But the farmer is fighting back; claiming that an ecological survey conducted in June this year had established the presence of bats and newts around the property.
In Britain, all bat species and their roosts are legally protected. Mr Fidler said that he would be breaking European laws if he demolished the house as required by a court order without establishing the possible impact on “roosting” bats at the property.
To add to the confusion, Mr Fidler also said that he was no longer the owner of the property, having sold it to a buyer earlier this year who allowed him to stay in the house – though he now faces eviction.
Mr Fidler hoped that by concealing the house at Honeycrock Farm in Salfords, he could exploit a loophole that meant if a construction was uncontested for four years authorities could not touch it.
The farmer and his family moved into the castle in 2002, but it was later discovered by Reigate and Banstead Borough Council who ordered its demolition in 2007.
The council, which had to take Mr Fidler to court after he refused to comply with court orders and an injunction ordering him to knock it down, said the case has cost it £50,000.
On the claimed discovery of the bats, Mr Fidler argued his dilemma. He said, “I understand from the website [bats.org.uk] that if there were any endangered species threatened by actions of either demolishing the building or the garden wall, that it was a very serious offence.”

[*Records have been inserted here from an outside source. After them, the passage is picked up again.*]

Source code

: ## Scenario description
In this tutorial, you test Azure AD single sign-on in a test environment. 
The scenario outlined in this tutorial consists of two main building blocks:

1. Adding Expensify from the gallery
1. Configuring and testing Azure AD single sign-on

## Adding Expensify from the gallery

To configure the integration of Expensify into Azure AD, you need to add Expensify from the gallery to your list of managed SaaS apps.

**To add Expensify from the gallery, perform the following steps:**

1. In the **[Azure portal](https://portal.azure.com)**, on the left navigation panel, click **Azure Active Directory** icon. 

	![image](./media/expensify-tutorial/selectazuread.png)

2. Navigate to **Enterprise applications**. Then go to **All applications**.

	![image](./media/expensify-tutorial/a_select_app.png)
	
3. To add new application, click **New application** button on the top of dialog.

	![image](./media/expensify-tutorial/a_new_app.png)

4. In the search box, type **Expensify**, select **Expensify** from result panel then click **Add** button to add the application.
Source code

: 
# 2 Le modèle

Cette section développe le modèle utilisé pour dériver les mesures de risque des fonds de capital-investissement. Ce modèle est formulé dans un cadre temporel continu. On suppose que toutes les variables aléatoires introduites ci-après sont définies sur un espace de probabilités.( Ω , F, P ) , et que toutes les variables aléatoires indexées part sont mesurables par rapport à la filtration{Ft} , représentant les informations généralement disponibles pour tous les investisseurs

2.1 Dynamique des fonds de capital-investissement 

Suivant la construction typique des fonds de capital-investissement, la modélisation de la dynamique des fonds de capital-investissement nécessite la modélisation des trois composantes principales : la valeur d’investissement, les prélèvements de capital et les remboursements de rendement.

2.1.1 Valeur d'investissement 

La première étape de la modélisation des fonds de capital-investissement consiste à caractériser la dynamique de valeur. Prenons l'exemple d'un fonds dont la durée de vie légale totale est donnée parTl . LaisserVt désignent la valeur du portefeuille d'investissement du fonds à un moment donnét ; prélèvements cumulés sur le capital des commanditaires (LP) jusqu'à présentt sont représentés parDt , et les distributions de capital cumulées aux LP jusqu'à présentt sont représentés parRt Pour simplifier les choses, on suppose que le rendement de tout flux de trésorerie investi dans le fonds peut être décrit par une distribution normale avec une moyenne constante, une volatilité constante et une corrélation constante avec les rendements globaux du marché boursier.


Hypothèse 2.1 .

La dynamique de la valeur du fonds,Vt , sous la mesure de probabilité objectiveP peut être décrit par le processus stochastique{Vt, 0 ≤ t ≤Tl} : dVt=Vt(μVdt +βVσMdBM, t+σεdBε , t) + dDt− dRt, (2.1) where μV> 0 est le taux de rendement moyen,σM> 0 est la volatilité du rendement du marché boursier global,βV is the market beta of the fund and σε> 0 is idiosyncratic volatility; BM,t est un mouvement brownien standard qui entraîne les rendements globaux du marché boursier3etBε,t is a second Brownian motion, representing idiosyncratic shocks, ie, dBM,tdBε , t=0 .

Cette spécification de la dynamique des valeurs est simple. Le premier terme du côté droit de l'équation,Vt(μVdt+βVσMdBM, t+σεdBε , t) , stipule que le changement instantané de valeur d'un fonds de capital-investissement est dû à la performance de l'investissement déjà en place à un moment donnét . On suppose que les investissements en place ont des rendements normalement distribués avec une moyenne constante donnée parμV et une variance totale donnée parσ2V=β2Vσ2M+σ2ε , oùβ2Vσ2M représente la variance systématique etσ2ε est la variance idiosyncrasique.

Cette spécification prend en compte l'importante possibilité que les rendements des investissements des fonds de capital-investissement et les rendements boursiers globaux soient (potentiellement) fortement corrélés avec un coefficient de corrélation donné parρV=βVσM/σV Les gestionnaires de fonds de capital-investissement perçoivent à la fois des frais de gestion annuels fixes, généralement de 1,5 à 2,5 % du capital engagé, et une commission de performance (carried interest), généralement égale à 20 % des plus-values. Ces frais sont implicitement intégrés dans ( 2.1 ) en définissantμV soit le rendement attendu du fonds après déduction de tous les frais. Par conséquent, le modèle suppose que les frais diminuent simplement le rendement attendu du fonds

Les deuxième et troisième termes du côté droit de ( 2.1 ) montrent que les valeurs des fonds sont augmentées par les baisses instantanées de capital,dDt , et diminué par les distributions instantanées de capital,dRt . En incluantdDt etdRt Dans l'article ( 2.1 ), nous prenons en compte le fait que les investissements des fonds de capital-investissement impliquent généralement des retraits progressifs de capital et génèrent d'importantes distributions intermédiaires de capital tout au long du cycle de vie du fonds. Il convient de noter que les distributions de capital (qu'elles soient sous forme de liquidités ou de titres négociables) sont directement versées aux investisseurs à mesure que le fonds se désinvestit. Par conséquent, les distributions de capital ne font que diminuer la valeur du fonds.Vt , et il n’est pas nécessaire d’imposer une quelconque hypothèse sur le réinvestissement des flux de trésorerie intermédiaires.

He claims to have written to the council but said they have failed to respond.
He accused the council of having ‘no interest at all in their responsibilities to wildlife’.
“They did absolutely nothing, even when I told them I had found the problem. What is more serious, is that whether they acknowledged this survey would take weeks or months, they still applied to this court to put me in prison for not doing something they clearly knew they could not do themselves.’
“This is something I can only described as blackmail, saying ‘you will go to prison unless you comply with this criminal act. I have got a choice. I either go to prison if I do knock it down, or I go to prison if I don’t.”
Today, Mr Fidler has been given three-month jail sentence for contempt of court, suspended pending compliance with demolition order by next June.